**Task details**
Your answer should be a number only: the count of lines in the following entries that contain "Documentation".

Records for the exercise Block Start

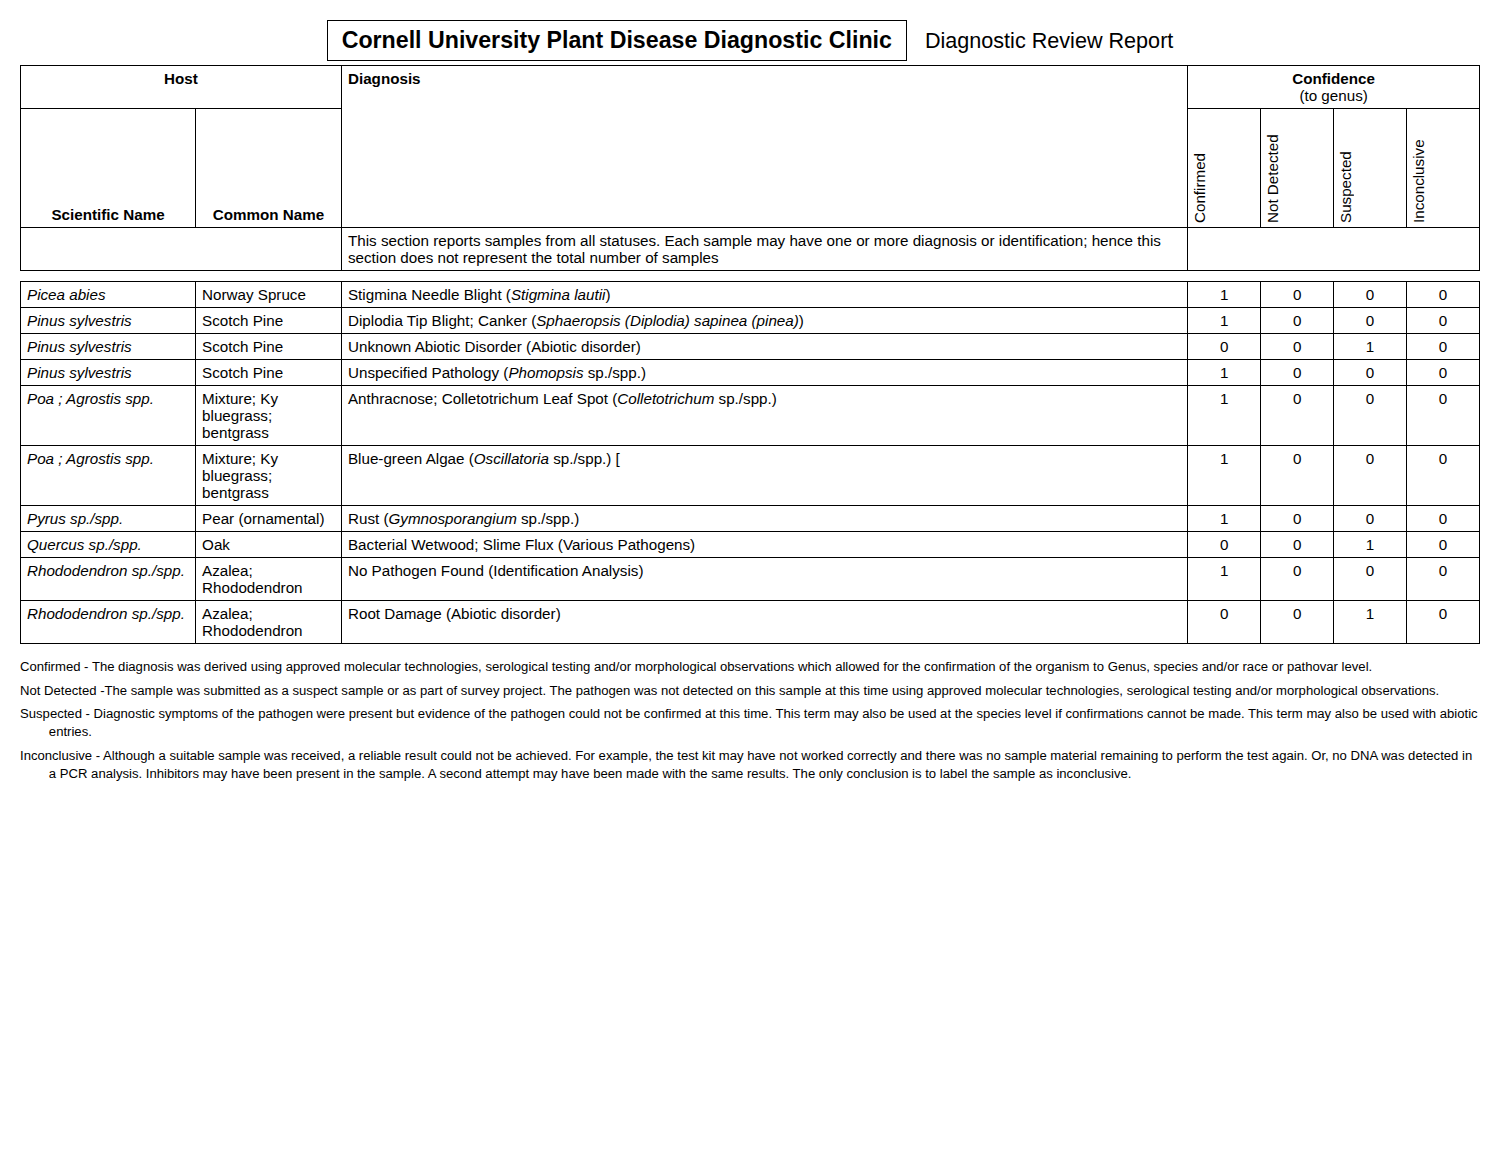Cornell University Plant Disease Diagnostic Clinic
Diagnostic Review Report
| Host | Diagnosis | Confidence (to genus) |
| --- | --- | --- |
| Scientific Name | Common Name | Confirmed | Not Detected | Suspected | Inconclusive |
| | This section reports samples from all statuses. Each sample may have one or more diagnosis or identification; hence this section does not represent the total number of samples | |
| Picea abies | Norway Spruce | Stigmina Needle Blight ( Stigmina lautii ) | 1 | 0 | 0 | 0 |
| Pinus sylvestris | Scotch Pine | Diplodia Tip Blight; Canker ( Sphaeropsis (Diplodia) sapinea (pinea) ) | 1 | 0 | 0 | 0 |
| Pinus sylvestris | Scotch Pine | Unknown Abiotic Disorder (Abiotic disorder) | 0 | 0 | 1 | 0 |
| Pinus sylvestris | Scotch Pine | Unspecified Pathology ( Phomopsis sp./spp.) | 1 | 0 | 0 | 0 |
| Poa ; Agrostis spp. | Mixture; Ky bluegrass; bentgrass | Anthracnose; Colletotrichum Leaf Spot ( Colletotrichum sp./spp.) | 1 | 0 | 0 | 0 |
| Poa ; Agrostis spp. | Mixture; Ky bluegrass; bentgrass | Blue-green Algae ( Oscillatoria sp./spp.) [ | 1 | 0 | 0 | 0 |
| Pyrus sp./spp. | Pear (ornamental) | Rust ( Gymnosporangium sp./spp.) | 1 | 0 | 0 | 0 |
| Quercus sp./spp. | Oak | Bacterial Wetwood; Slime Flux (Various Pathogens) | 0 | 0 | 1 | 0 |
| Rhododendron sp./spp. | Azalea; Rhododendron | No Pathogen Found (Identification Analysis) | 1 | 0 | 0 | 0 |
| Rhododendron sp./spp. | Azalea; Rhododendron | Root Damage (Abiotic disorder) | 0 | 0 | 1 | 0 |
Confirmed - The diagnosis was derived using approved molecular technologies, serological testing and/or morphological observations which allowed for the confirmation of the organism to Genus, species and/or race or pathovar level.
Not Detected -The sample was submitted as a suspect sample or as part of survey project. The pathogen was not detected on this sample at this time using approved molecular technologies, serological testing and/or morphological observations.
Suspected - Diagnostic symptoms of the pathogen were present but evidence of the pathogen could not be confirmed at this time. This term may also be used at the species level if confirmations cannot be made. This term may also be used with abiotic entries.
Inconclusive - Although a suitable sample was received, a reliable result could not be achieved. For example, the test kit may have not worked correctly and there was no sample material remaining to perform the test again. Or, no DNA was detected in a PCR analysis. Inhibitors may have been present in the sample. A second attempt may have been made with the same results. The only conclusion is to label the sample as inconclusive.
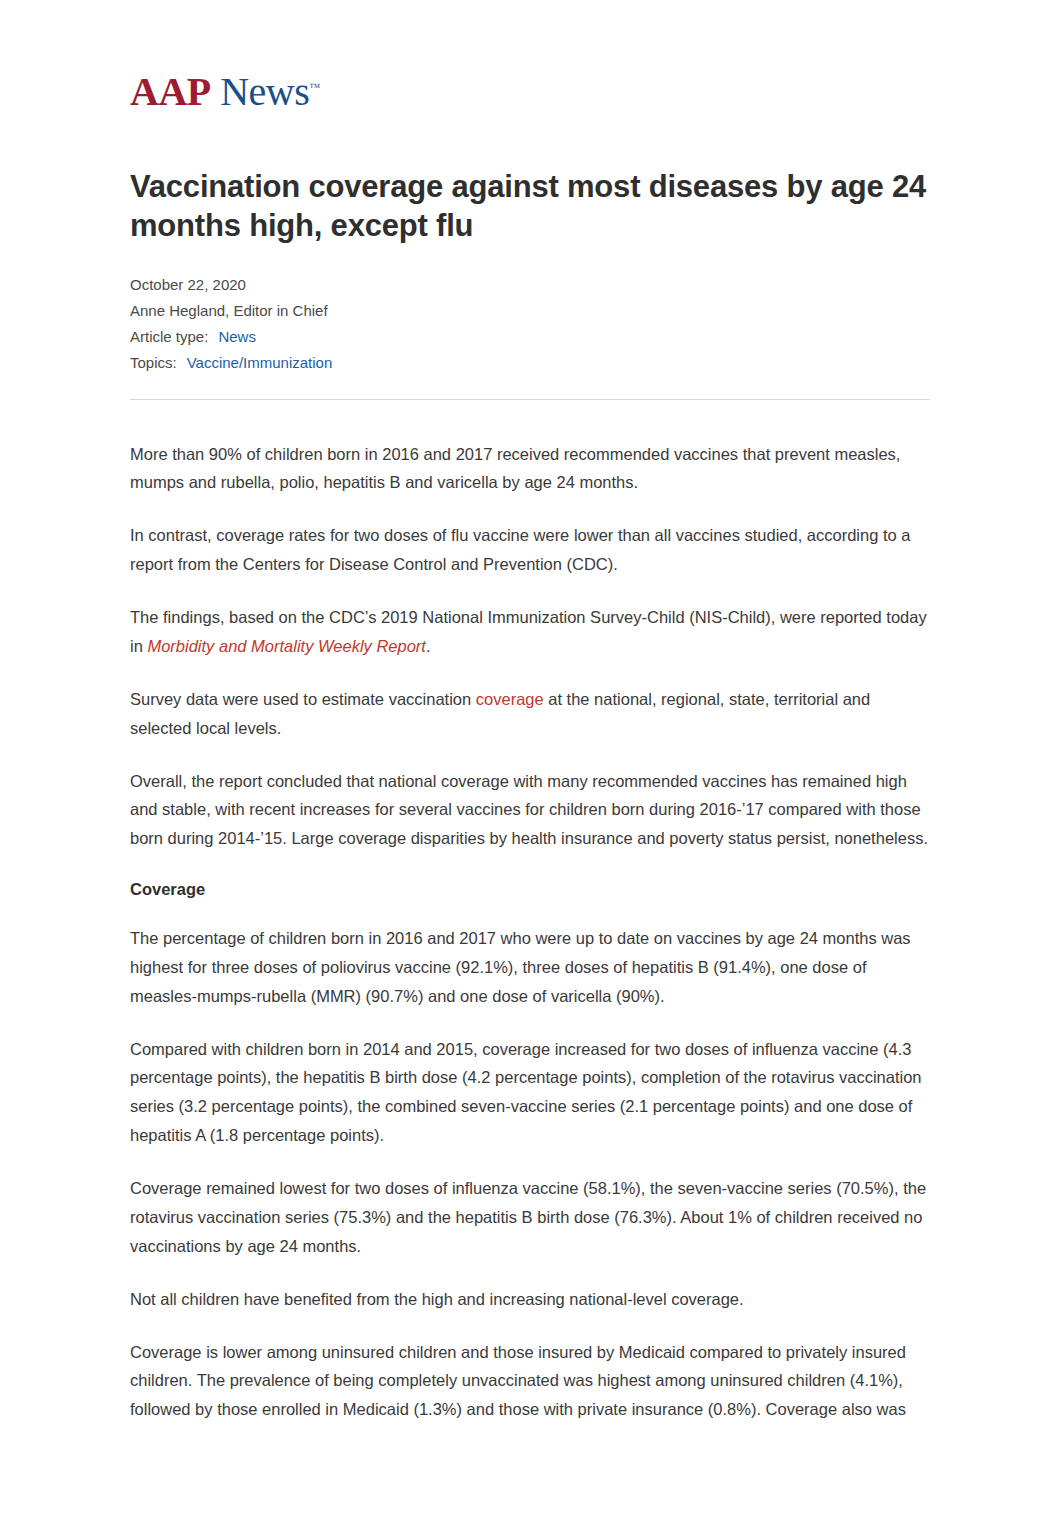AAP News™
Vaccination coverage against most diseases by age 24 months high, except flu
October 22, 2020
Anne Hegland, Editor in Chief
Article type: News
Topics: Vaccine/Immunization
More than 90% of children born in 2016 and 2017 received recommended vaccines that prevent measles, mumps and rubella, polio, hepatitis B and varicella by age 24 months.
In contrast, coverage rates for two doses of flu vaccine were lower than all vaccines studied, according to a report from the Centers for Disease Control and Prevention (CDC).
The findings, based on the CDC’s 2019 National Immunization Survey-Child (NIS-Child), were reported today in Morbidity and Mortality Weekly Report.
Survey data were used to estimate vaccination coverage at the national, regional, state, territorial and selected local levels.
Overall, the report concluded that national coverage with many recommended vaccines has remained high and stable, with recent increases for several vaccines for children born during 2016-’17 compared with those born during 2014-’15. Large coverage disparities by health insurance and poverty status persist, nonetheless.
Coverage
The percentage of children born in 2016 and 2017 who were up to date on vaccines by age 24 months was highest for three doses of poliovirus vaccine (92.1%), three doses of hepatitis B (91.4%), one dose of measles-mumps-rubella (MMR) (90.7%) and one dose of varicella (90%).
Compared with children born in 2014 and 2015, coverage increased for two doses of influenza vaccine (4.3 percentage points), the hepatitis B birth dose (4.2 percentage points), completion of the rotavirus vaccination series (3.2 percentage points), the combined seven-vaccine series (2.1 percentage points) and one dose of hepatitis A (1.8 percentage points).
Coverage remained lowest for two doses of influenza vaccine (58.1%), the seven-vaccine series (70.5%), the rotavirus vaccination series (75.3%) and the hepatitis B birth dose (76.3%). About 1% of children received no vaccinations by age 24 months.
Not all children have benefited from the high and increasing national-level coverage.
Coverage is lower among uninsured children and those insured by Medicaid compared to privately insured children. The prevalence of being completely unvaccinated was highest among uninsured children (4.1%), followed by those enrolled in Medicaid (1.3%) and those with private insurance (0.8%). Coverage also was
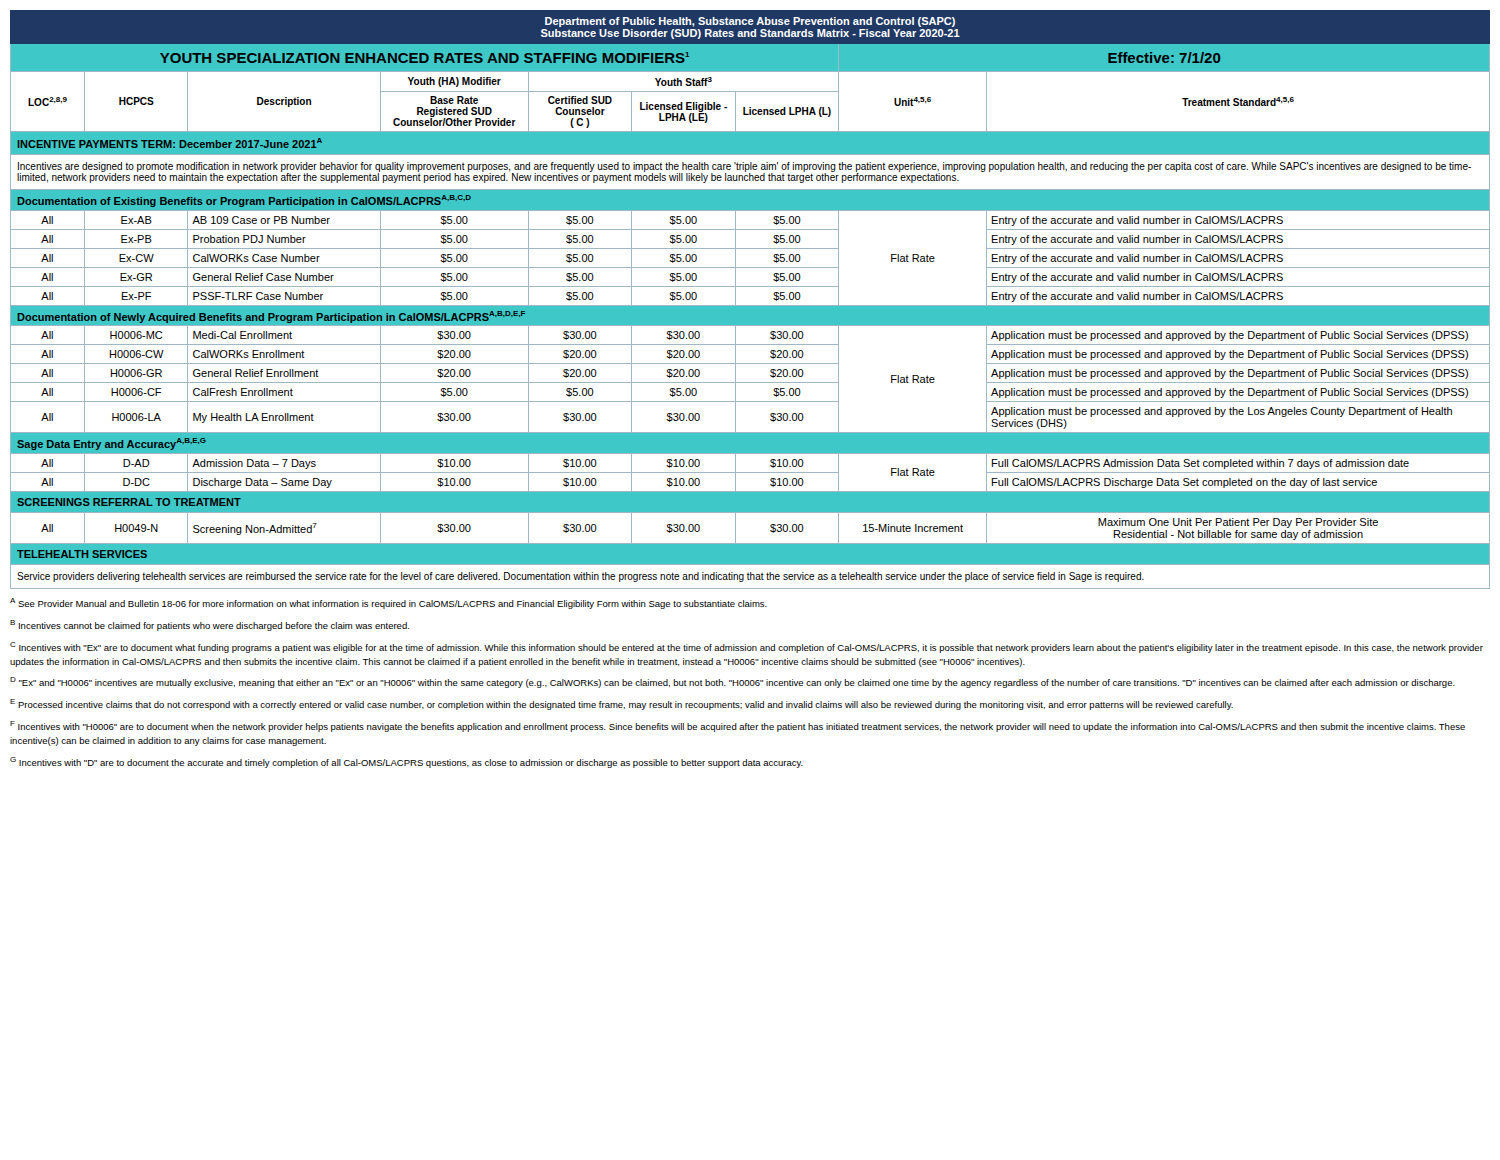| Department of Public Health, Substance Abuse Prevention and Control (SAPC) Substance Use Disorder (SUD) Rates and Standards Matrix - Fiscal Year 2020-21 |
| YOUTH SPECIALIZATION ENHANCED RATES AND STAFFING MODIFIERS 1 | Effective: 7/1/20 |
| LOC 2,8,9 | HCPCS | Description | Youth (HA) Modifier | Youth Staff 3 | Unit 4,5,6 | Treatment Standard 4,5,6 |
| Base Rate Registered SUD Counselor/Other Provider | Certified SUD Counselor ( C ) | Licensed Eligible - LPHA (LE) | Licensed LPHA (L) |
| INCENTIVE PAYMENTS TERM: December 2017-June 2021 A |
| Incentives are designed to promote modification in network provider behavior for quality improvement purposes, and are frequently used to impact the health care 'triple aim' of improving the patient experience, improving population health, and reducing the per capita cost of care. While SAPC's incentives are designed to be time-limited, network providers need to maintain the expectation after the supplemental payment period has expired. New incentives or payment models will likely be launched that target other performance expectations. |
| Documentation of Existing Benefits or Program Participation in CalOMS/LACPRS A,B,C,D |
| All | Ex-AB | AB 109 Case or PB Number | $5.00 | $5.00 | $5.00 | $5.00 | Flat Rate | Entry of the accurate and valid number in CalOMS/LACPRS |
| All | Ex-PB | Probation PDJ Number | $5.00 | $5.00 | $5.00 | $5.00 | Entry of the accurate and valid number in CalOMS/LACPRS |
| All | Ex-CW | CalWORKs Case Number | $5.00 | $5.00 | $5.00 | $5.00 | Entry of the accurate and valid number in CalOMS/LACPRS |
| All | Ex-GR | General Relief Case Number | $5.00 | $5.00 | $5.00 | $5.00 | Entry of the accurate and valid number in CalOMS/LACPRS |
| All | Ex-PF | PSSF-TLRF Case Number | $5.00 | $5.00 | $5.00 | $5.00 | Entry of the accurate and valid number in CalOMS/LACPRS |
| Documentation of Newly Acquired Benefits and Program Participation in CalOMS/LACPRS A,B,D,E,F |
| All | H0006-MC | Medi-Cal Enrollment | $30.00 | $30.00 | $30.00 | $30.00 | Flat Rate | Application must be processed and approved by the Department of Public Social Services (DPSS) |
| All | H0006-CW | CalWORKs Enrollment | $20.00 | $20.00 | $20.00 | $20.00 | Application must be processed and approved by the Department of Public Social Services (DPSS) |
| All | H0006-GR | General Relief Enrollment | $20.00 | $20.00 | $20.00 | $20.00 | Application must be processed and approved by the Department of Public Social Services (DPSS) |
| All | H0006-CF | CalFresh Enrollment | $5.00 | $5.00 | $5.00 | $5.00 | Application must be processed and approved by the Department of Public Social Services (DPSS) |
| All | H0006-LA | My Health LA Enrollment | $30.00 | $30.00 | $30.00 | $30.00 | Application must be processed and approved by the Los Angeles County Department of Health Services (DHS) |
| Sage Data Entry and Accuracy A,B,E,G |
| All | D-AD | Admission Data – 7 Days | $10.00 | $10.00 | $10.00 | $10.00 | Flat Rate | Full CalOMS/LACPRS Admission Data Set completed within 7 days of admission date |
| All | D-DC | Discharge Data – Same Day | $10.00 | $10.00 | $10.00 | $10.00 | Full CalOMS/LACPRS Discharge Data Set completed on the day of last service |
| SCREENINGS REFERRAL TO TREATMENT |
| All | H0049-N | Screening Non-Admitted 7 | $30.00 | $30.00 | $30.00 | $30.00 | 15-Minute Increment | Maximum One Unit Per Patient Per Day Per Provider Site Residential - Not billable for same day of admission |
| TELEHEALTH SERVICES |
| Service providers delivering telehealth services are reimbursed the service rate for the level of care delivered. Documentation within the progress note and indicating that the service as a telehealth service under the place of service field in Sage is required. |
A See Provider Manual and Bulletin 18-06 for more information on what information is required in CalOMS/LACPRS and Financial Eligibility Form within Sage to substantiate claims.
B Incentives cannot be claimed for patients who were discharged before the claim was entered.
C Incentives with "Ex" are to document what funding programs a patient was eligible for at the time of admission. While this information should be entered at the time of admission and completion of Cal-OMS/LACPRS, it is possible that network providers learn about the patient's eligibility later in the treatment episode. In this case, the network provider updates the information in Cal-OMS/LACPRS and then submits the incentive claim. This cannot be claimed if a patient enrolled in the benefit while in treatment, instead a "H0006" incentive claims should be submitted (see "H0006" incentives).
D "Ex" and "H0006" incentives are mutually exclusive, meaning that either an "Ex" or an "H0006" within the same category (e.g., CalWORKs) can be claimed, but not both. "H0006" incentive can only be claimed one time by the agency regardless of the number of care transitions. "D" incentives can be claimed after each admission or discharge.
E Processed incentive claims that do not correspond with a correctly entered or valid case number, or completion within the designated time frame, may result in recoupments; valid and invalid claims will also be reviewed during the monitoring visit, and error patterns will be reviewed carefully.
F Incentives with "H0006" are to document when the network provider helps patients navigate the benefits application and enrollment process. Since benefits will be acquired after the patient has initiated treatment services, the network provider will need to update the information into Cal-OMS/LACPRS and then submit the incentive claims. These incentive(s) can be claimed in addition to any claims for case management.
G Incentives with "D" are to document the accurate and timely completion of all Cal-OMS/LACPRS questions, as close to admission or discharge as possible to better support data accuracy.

Records for the exercise Block End

**Written answer**
3